Myla Smith is having some troubles communicating.
Counting down the days until she's eligible for a phone upgrade, she has had to resort to using the speakerphone on her current malfunctioning device. And she is struggling to master the succinct art of Twitter.
"I think I'm just a little bit too far out of that age range," she says with resignation.
The one arena in which she still has no trouble expressing herself, however, is music. Next week, Smith will celebrate the release of her new EP, Drugs, with a concert at Christ City Church inside Minglewood Hall.
This is Smith's fourth release, so you'd think the process would be old hat, but the Shelby County native is pulling out all the stops to promote her most mature, assured and fully realized effort to date.
"I'm really proud of the way it turned out," says local producer-engineer James Joseph, who cut the record at his home studio using a collage approach that built layer upon layer of vocal and instrumental tracks to achieve a huge sound. "I think every song on it has the potential to go somewhere."
With that in mind, Smith has hired a PR firm (hence the Twitter) and recently shot her first video for the leadoff single, "Slow Down."
"I just spent a lot of time on (the record) with the writing and song choice and production," says Smith, a certified public accountant who has gone part time to concentrate on her music. "I really wanted to make sure it got the push it deserved."
Born and raised in the Shelby Forest-area community of Shake Rag, Smith has been playing music since childhood, making her first recordings on her Fisher Price tape recorder. One of her earliest gigs was overdubbing children's vocals on the public TV children's show "Barney & Friends."
Music took a backseat to academics in college, but the pull of music proved too strong.
Smith made her debut in 2006 with the folk rock effort All the Things That Go Missing, released on her own Shake Rag Records label. She followed that up with the gospel set Amid the Flood in 2009.
Then in 2010 came White/Gold an acclaimed double EP — White was a collection of pop-oriented material while Gold had a bluegrass/country vibe — that announced the partnership that has since dominated Smith's life. White/Gold was released on the day of her wedding to Memphis cellist and bassist Richard Thomas, formerly of the band Retrospect.
"We met each other just through music in town," Smith recalls. "We'd known each other a long time. He's just so quiet. We got the opportunity to work on a project together around Christmas 2008, and we just got to actually talk more than we ever had before. I was like, 'Oh, he's kind of cool, actually.'"
Smith says Thomas has become a partner not just in life but also in music. She maintains artistic control over her music, but he has given her an important sounding board for the "big-picture stuff."

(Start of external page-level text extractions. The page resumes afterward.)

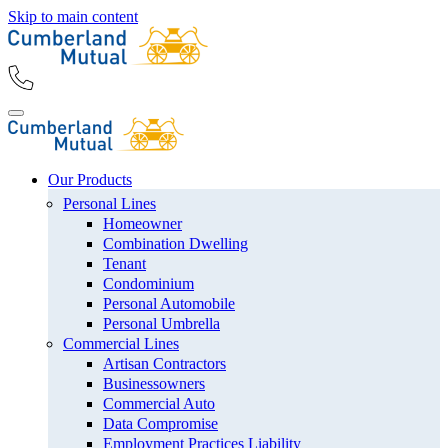
Skip to main content
Our Products
Personal Lines
Homeowner
Combination Dwelling
Tenant
Condominium
Personal Automobile
Personal Umbrella
Commercial Lines
Artisan Contractors
Businessowners
Commercial Auto
Data Compromise
Employment Practices Liability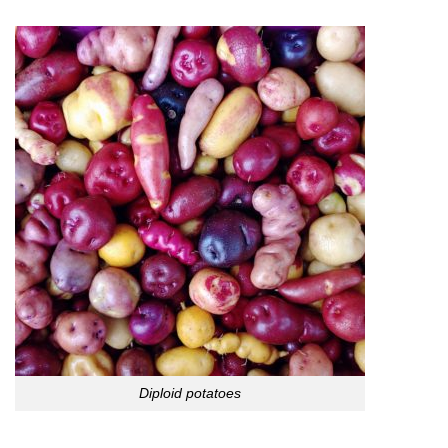
Diploid potatoes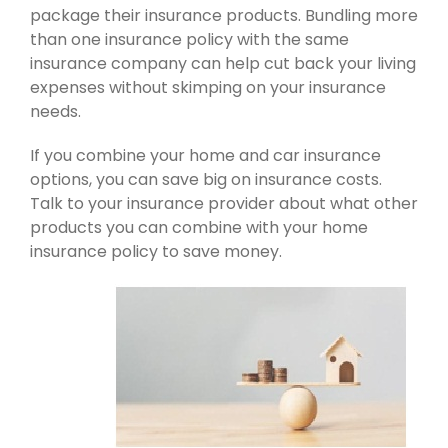
package their insurance products. Bundling more
than one insurance policy with the same
insurance company can help cut back your living
expenses without skimping on your insurance
needs.
If you combine your home and car insurance
options, you can save big on insurance costs.
Talk to your insurance provider about what other
products you can combine with your home
insurance policy to save money.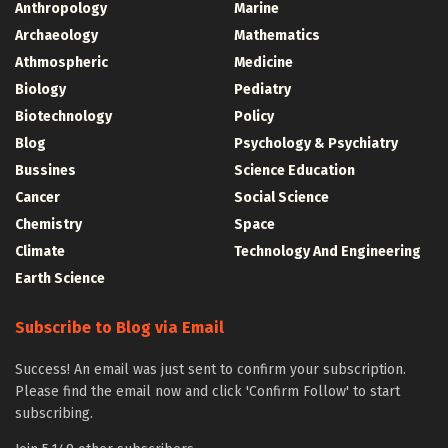
Anthropology
Marine
Archaeology
Mathematics
Athmospheric
Medicine
Biology
Pediatry
Biotechnology
Policy
Blog
Psychology & Psychiatry
Bussines
Science Education
Cancer
Social Science
Chemistry
Space
Climate
Technology And Engineering
Earth Science
Subscribe to Blog via Email
Success! An email was just sent to confirm your subscription.
Please find the email now and click 'Confirm Follow' to start
subscribing.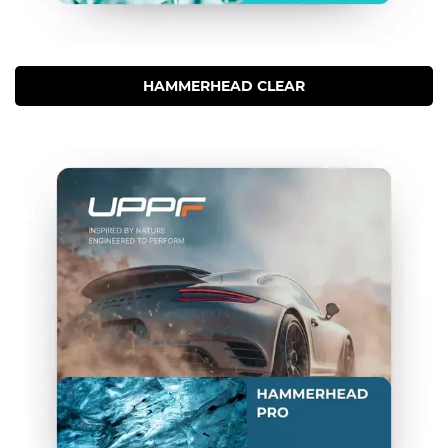
HAMMERHEAD CLEAR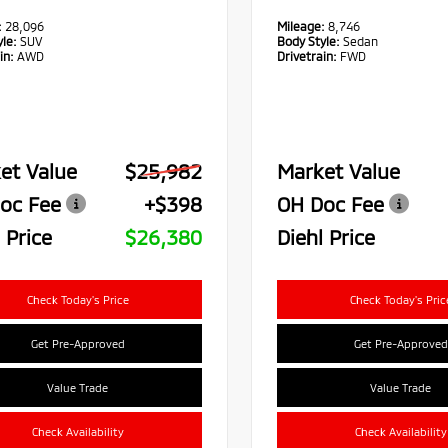
:
28,096
Mileage:
8,746
le:
SUV
Body Style:
Sedan
in:
AWD
Drivetrain:
FWD
et Value
$25,982
Market Value
oc Fee
+$398
OH Doc Fee
 Price
$26,380
Diehl Price
Check Today's Price
Check Today's Pric
Get Pre-Approved
Get Pre-Approved
Value Trade
Value Trade
Check Availability
Check Availability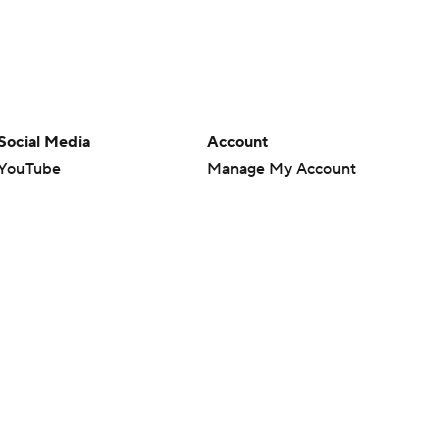
Social Media
Account
YouTube
Manage My Account
TikTok
Newsletters
Instagram
My Teams
Facebook
Forgot Password
X
Threads
Flipboard
en or the outcome of any game or event. Odds and lines subject to
 site.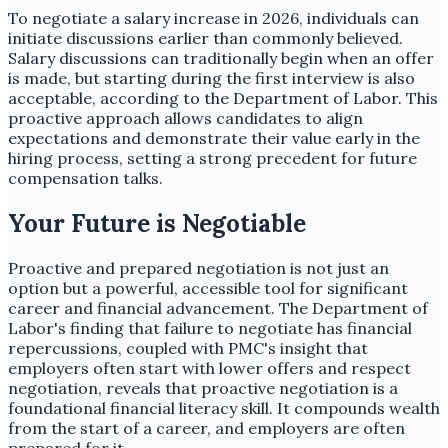
To negotiate a salary increase in 2026, individuals can
initiate discussions earlier than commonly believed.
Salary discussions can traditionally begin when an offer
is made, but starting during the first interview is also
acceptable, according to the Department of Labor. This
proactive approach allows candidates to align
expectations and demonstrate their value early in the
hiring process, setting a strong precedent for future
compensation talks.
Your Future is Negotiable
Proactive and prepared negotiation is not just an
option but a powerful, accessible tool for significant
career and financial advancement. The Department of
Labor's finding that failure to negotiate has financial
repercussions, coupled with PMC's insight that
employers often start with lower offers and respect
negotiation, reveals that proactive negotiation is a
foundational financial literacy skill. It compounds wealth
from the start of a career, and employers are often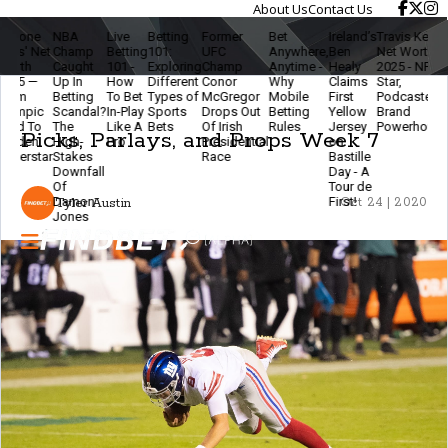
About Us
Contact Us
NBA
Live
Betting
Former
Bet
Ireland’s
Travis Kelce
The
L
Champ
Betting
101:
UFC
Anywhere,
Ben
Net Worth
Ethics
B
Caught
101 -
Exploring
Champ
Anytime -
Healy
2025 - NFL
Of
2.
Up In
How
Different
Conor
Why
Claims
Star,
Modern
B
Betting
To Bet
Types of
McGregor
Mobile
First
Podcaster &
Betting
&
Scandal?
In-Play
Sports
Drops Out
Betting
Yellow
Brand
- Stay
F
The
Like A
Bets
Of Irish
Rules
Jersey
Powerhouse
Smart
T
Picks, Parlays, and Props Week 7
High-
Pro
Presidential
on
& Keep
E
Stakes
Race
Bastille
The
Downfall
Day - A
Game
Of
Tour de
Fun
Damon
First!
Tyler Austin
Oct 24 | 2020
Jones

"He's just been instrumental in encouraging me and pushing me to try and improve and go on to the next level," Smith says. "Especially when you're a solo writer and artist, it's really hard to have all that weight on your shoulders. ... When he came into my life, I really felt for the first time I had somebody who was truly invested in my music with me."
One of Thomas' most significant contributions was introducing Smith to his old bandmate Joseph, who helmed White/Gold and returns to help guide Drugs. Joseph, who has mixed recent efforts by Ryan Peel and Fast Planet, says the key to the album was choosing the right songs from among the 30 or so that Smith brought to the table.
"I would say the majority of them were a little more like classic country," he says. "It just seemed like the ones everybody gravitated toward were the more hooky, pop-type songs."
Smith says the more rocking sound reflects a return to her own sensibilities after a brief period of trying to make music the Nashville way.
"I realized if I was going to be really successful in that avenue, I was going to have to change the way that I wrote songs," she says. "They're trying to get down to this one little piece they think everybody's going to like, and in order to do that, you have to distort and mash and twist your product into something that I don't think is very artistic. I just didn't want to do that."